═══ Excerpt ═══

Here Are the Reverse Mortgage Pros and Cons

A reverse mortgage loan, when used correctly can add stability to your retirement years. But as with any financial product, it’s not the right program for everyone. We created this Pros and Cons guide to help you make an informed decision about reverse mortgages.

Reverse Mortgage PROS

1. No Monthly Mortgage Payments

A reverse mortgage allows eligible borrowers to live for life in their home with no monthly mortgage payments. The loan balance is repaid when you permanently vacate the home (when you sell the home or if you leave the home for care including for 12 months or more).  You do not have to make monthly payments with a reverse mortgage, so qualifying for the loan is not the same or as difficult as for a forward mortgage.

Not nearly as much income is needed to qualify for a reverse mortgage.  Remember, you and the lender still want to be sure you can comfortably afford your home.

2. Use Funds for Virtually Anything 

Take your funds in a single lump sum payment, flexible line of credit, or monthly payments for term or life. Reverse mortgage proceeds are loan funds and therefore, are treated like any other loans and not considered income (check with your tax advisor) and you can use the money for any purpose whatsoever. It’s your home, your money and your choice!

3. Guaranteed Line of Credit 

As long as you have funds left on your line of credit and you meet your obligations, HUD insures your funds are available. Banks have been known to freeze or eliminate HELOC lines of credit without advance notice in the past.  It is comforting to know this cannot happen with the reverse mortgage line of credit.

No matter how long you live in your home, no matter how many payments you take or what happens to the real estate values, you and your heirs can never owe more than the property is worth.

4. Home Purchase Feature 

You can use a reverse mortgage to not only refinance your existing mortgage, but also to purchase a new home.

This works extremely well for people in three scenarios:

  • Those who want to buy a home
  • Those who need to get a home that will better suit their needs
  • Those who need to lower their expenses

In the past, seniors purchasing homes were often forced to pay cash for a new home due to their income scenario. Borrowers who did not have the ability to pay cash or did not have or want to use all cash from the sale of their existing home just to purchase the next home, can now buy their new home using the reverse mortgage as the down payment without ever having to make a mortgage payment.

This loan works great for seniors seeking homes they may not have been able to consider otherwise.   New homes in 55+ developments where prices might have kept them from the home of their dreams if they had to pay 100% cash are now attainable.

Those who need to move to be closer to support systems can do so with a reverse mortgage. A move might have been out if a new mortgage with a payment would have been the result where a reverse mortgage may allow seniors to move to cities closer to needed services, family or friends.

═══

• _Brief_
Please answer these questions using the reverse mortgage guide:
(a) How long must someone leave the home for care before the loan balance is repaid?
(b) Who insures that funds left on the line of credit remain available?
(c) In what kind of developments does the guide say new homes are now attainable?
The rows have no connection to the reverse mortgage guide.

═══ Excerpted data ═══

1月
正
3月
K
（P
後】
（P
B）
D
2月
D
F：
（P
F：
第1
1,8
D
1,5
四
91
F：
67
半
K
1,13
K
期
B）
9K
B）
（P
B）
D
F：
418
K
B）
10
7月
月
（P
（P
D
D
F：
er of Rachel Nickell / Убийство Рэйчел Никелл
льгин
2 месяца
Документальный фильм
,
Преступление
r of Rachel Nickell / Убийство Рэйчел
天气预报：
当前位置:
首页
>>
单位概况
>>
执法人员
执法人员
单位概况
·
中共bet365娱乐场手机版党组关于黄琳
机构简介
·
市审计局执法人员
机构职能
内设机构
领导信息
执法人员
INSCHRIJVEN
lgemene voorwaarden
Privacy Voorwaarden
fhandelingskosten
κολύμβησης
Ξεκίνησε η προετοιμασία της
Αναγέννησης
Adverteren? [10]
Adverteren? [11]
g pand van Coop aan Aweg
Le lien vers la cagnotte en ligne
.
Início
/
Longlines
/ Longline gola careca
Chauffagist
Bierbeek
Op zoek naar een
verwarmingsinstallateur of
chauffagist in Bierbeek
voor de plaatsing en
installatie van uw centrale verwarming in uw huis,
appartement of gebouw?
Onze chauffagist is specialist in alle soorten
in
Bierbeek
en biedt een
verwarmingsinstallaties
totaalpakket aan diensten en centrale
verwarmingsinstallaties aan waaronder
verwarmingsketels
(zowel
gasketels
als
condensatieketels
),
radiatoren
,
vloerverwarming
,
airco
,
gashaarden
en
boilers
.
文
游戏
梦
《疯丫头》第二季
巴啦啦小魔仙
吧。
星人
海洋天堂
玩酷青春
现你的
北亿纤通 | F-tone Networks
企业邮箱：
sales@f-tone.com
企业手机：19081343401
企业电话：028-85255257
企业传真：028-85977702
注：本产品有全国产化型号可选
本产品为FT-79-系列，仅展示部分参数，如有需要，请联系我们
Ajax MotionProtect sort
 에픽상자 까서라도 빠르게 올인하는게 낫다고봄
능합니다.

═══

• _Response area_
(a) 12 months or more
(b) HUD
(c) 55+ developments